#### Texte de la page

Le monde fatigue et moi aussi.
L’âge fatigue. Il n’a pas besoin de maladies ou d’accidents
pour fatiguer. Il lui suffit d’âger. Cette fonction de l’âge est magique. Son
objectif est de fatiguer, et il n’a rien à faire ; aucun effort, aucune
compétence, pour remplir sa fonction. Chacun peut en faire l’expérience. S’il
réussit à interrompre quelque temps la fonction de l’âge, il sera moins fatigué.
Malheureusement, je ne connais personne qui sache où
se situe l’interrupteur de l’âge. L’âge poursuit donc sa fonction sans crainte
sinon sans reproche.
Revenons maintenant au réel. J’âge donc je suis. S’ajoute
à cet âgage quotidien une maladie qui fatigue davantage et non seulement cette
maladie fatigue, mais les soins pour la soigner, provoquent aussi une fatigue
intense. Le résultat est logique. Fatigue de l’âge, plus fatigue de la maladie,
plus fatigue des soins aboutissent à une immense fatigue que j’ai un peu de mal
ici à décrire tant elle épuise les fonctions physiques et intellectuelles.

########
#### Liste des enregistrements

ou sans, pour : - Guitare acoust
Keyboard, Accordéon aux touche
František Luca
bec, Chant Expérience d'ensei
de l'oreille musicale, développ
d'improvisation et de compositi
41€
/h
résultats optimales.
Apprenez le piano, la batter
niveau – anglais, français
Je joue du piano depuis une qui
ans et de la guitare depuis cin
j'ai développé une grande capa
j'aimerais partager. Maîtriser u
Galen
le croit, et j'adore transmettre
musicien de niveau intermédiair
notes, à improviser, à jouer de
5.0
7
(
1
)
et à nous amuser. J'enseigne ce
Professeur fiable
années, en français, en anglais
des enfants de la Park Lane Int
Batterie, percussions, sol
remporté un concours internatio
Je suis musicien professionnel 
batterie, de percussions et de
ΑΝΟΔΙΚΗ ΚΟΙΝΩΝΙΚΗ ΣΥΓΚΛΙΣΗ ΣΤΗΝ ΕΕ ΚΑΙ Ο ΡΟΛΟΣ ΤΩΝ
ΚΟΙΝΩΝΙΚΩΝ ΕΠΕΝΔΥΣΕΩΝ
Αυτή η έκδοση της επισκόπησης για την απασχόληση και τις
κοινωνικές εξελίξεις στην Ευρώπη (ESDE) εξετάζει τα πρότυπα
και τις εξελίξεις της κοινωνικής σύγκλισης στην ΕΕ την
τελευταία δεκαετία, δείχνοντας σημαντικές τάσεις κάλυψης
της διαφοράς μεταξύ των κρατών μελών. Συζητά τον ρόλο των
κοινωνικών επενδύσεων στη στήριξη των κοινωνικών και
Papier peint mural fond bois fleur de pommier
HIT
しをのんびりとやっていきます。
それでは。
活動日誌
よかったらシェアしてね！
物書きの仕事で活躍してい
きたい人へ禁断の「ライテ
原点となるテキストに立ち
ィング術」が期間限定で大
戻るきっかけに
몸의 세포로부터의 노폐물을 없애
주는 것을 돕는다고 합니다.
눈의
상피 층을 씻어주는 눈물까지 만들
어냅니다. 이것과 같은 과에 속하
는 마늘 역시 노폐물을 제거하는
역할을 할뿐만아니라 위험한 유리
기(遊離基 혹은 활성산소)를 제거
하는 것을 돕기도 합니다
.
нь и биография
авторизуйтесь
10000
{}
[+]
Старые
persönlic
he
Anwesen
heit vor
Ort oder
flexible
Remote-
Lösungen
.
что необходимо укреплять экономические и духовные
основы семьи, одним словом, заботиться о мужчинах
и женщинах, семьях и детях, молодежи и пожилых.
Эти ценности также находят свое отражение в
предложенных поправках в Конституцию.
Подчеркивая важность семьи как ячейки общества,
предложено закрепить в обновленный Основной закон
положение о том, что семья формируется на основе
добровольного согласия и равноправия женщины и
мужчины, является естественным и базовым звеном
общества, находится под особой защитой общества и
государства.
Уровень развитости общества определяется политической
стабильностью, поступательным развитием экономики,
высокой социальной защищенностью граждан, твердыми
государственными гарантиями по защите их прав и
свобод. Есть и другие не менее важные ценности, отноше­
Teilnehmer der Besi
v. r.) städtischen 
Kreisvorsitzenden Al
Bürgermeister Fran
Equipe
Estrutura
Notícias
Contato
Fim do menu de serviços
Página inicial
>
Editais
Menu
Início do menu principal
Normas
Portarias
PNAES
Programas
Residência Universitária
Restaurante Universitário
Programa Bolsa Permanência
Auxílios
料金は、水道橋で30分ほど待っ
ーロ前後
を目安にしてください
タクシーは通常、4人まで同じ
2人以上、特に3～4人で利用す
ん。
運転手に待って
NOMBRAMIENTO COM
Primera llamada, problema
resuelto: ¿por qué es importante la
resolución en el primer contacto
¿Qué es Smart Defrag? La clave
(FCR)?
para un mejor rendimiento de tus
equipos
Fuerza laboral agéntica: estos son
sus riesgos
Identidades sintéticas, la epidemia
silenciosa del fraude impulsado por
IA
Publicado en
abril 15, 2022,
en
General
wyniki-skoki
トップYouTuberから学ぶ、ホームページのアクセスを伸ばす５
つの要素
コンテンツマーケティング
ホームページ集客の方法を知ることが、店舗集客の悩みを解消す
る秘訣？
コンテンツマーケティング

########

_Consigne de travail_:
Réécrivez le passage du texte sur l’âge et la fatigue qui s’ouvre sur les mots « Le monde fatigue » et se referme sur « sinon sans reproche. », en y remplaçant « Malheureusement » par « Hélas ». Les enregistrements n’ont aucun lien avec le texte.

_Corrigé_:
Le monde fatigue et moi aussi.
L’âge fatigue. Il n’a pas besoin de maladies ou d’accidents
pour fatiguer. Il lui suffit d’âger. Cette fonction de l’âge est magique. Son
objectif est de fatiguer, et il n’a rien à faire ; aucun effort, aucune
compétence, pour remplir sa fonction. Chacun peut en faire l’expérience. S’il
réussit à interrompre quelque temps la fonction de l’âge, il sera moins fatigué.
Hélas, je ne connais personne qui sache où
se situe l’interrupteur de l’âge. L’âge poursuit donc sa fonction sans crainte
sinon sans reproche.